Activity: Give back each line of the listing precisely as written.

Available records:
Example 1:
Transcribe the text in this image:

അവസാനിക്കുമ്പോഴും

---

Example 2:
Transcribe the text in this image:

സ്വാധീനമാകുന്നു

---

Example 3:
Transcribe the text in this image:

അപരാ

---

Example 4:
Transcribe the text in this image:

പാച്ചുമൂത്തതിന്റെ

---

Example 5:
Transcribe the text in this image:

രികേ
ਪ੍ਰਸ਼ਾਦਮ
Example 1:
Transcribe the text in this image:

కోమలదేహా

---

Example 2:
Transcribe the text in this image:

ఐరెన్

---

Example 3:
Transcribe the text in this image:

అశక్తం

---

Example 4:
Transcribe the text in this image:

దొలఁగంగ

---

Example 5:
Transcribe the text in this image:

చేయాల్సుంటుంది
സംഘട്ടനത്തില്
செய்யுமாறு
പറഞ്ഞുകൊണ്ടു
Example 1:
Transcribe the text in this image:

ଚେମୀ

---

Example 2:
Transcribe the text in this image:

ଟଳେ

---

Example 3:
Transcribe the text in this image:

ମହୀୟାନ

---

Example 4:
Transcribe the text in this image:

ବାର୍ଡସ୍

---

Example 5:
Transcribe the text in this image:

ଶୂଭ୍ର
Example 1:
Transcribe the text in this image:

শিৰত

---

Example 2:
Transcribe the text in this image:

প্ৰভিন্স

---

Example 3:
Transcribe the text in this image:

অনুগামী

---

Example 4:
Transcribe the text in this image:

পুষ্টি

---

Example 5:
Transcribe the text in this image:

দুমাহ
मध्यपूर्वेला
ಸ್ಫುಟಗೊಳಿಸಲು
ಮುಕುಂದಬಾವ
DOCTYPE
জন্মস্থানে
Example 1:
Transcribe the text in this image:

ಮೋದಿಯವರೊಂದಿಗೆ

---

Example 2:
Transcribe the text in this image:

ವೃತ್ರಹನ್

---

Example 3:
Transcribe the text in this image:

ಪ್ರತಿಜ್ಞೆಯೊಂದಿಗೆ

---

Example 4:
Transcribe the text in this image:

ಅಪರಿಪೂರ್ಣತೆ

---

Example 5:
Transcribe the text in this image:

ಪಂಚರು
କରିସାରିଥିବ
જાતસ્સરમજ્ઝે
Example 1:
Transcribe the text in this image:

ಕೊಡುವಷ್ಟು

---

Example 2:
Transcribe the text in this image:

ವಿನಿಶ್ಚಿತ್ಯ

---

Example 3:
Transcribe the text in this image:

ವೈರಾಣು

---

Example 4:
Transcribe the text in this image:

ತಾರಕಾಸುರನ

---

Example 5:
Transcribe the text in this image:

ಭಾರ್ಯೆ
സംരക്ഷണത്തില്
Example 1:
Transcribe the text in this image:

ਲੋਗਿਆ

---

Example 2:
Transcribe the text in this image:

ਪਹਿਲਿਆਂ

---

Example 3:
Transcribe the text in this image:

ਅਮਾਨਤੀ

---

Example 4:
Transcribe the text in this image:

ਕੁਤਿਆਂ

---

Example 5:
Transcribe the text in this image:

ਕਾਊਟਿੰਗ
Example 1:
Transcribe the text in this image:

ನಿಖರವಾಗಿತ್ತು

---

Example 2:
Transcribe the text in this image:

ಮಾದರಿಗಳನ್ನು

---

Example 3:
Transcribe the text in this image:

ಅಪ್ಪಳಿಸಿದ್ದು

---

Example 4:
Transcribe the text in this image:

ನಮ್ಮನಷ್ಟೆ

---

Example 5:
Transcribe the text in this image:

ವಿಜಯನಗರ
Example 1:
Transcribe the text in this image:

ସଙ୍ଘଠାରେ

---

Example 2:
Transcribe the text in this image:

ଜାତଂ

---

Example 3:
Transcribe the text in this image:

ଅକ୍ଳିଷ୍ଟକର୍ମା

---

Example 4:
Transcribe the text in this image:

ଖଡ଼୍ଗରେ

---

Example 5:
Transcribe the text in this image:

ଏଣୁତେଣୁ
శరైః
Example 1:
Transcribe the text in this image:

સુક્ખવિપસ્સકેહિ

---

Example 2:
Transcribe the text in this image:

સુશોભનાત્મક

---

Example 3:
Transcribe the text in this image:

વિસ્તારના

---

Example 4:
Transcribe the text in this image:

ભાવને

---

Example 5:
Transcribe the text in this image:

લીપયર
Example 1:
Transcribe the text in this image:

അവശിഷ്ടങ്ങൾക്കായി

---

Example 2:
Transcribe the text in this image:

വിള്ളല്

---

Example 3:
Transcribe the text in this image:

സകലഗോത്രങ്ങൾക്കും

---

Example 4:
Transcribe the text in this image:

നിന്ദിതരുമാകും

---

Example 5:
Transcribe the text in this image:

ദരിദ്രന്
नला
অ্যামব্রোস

Answer to this exercise:
Example 1:
Transcribe the text in this image:

അവസാനിക്കുമ്പോഴും

---

Example 2:
Transcribe the text in this image:

സ്വാധീനമാകുന്നു

---

Example 3:
Transcribe the text in this image:

അപരാ

---

Example 4:
Transcribe the text in this image:

പാച്ചുമൂത്തതിന്റെ

---

Example 5:
Transcribe the text in this image:

രികേ
ਪ੍ਰਸ਼ਾਦਮ
Example 1:
Transcribe the text in this image:

కోమలదేహా

---

Example 2:
Transcribe the text in this image:

ఐరెన్

---

Example 3:
Transcribe the text in this image:

అశక్తం

---

Example 4:
Transcribe the text in this image:

దొలఁగంగ

---

Example 5:
Transcribe the text in this image:

చేయాల్సుంటుంది
സംഘട്ടനത്തില്
செய்யுமாறு
പറഞ്ഞുകൊണ്ടു
Example 1:
Transcribe the text in this image:

ଚେମୀ

---

Example 2:
Transcribe the text in this image:

ଟଳେ

---

Example 3:
Transcribe the text in this image:

ମହୀୟାନ

---

Example 4:
Transcribe the text in this image:

ବାର୍ଡସ୍

---

Example 5:
Transcribe the text in this image:

ଶୂଭ୍ର
Example 1:
Transcribe the text in this image:

শিৰত

---

Example 2:
Transcribe the text in this image:

প্ৰভিন্স

---

Example 3:
Transcribe the text in this image:

অনুগামী

---

Example 4:
Transcribe the text in this image:

পুষ্টি

---

Example 5:
Transcribe the text in this image:

দুমাহ
मध्यपूर्वेला
ಸ್ಫುಟಗೊಳಿಸಲು
ಮುಕುಂದಬಾವ
DOCTYPE
জন্মস্থানে
Example 1:
Transcribe the text in this image:

ಮೋದಿಯವರೊಂದಿಗೆ

---

Example 2:
Transcribe the text in this image:

ವೃತ್ರಹನ್

---

Example 3:
Transcribe the text in this image:

ಪ್ರತಿಜ್ಞೆಯೊಂದಿಗೆ

---

Example 4:
Transcribe the text in this image:

ಅಪರಿಪೂರ್ಣತೆ

---

Example 5:
Transcribe the text in this image:

ಪಂಚರು
କରିସାରିଥିବ
જાતસ્સરમજ્ઝે
Example 1:
Transcribe the text in this image:

ಕೊಡುವಷ್ಟು

---

Example 2:
Transcribe the text in this image:

ವಿನಿಶ್ಚಿತ್ಯ

---

Example 3:
Transcribe the text in this image:

ವೈರಾಣು

---

Example 4:
Transcribe the text in this image:

ತಾರಕಾಸುರನ

---

Example 5:
Transcribe the text in this image:

ಭಾರ್ಯೆ
സംരക്ഷണത്തില്
Example 1:
Transcribe the text in this image:

ਲੋਗਿਆ

---

Example 2:
Transcribe the text in this image:

ਪਹਿਲਿਆਂ

---

Example 3:
Transcribe the text in this image:

ਅਮਾਨਤੀ

---

Example 4:
Transcribe the text in this image:

ਕੁਤਿਆਂ

---

Example 5:
Transcribe the text in this image:

ਕਾਊਟਿੰਗ
Example 1:
Transcribe the text in this image:

ನಿಖರವಾಗಿತ್ತು

---

Example 2:
Transcribe the text in this image:

ಮಾದರಿಗಳನ್ನು

---

Example 3:
Transcribe the text in this image:

ಅಪ್ಪಳಿಸಿದ್ದು

---

Example 4:
Transcribe the text in this image:

ನಮ್ಮನಷ್ಟೆ

---

Example 5:
Transcribe the text in this image:

ವಿಜಯನಗರ
Example 1:
Transcribe the text in this image:

ସଙ୍ଘଠାରେ

---

Example 2:
Transcribe the text in this image:

ଜାତଂ

---

Example 3:
Transcribe the text in this image:

ଅକ୍ଳିଷ୍ଟକର୍ମା

---

Example 4:
Transcribe the text in this image:

ଖଡ଼୍ଗରେ

---

Example 5:
Transcribe the text in this image:

ଏଣୁତେଣୁ
శరైః
Example 1:
Transcribe the text in this image:

સુક્ખવિપસ્સકેહિ

---

Example 2:
Transcribe the text in this image:

સુશોભનાત્મક

---

Example 3:
Transcribe the text in this image:

વિસ્તારના

---

Example 4:
Transcribe the text in this image:

ભાવને

---

Example 5:
Transcribe the text in this image:

લીપયર
Example 1:
Transcribe the text in this image:

അവശിഷ്ടങ്ങൾക്കായി

---

Example 2:
Transcribe the text in this image:

വിള്ളല്

---

Example 3:
Transcribe the text in this image:

സകലഗോത്രങ്ങൾക്കും

---

Example 4:
Transcribe the text in this image:

നിന്ദിതരുമാകും

---

Example 5:
Transcribe the text in this image:

ദരിദ്രന്
नला
অ্যামব্রোস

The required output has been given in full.